Already there is a problem with the amount of indexed data (Google, etc.) that it is sometimes hard to find the valuable items. Therefore, he says, the pendulum has started swinging back to lists and resources edited by “curators”. In a way, he is saying that simply finding the patterns or indexing the data is not enough. You need people to put things in context to make sense of it.

But beyond human curators, there needs to be a different systems approach due to the magnitude of the problem suggests Bernard S. Meyerson, IBM Vice-President Innovation, in his Semicon West 2010 keynote “From Gigahertz Systems to Solutions: Our Industry in Transition“. From 2006 to 2011, there was a 10x growth in the volume of stored data. Shortly, the “Internet of Things” will grow 2000x in a similar period with an accompanying explosive growth in data.

IBM’s suggestion is that due to these demands we need to change how we build systems. One of their solutions is “Stream Computing” – real-time continuous queries looking for patterns and immediately taking action based upon them. We also need to build “Systems of Systems” – integrating multi-faceted systems into cohesive networks to provide intelligence out of the data. As the data volume grows, systems will need to predict instead of react to the data. An example provided by Dr.
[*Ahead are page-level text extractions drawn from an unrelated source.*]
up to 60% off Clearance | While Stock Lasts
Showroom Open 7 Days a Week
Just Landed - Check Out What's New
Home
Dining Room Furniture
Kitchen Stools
Meyerson is an IBM project for the Singapore traffic network – by the time the networks reacted to “real time” data the conditions had changed so they needed to build predictive models to achieve the required performance.

Both Dr. Kedrosky and Dr. Meyerson pose interesting challenges and insights on how to address the challenge of ever increasing data (intentional or unintentional) volume. It is clear to be successful you need to find the signal in the noise and process it faster and more efficiently than your competitors. But what isn’t discussed is that dynamic organizations which are extremely flexible, apply continuous learning, and have sufficient resources will be the ones to surf these waves of data and win. If you wait to reorganize until after the problem becomes a crisis, you will miss the window of opportunity and your competitors will pass you by.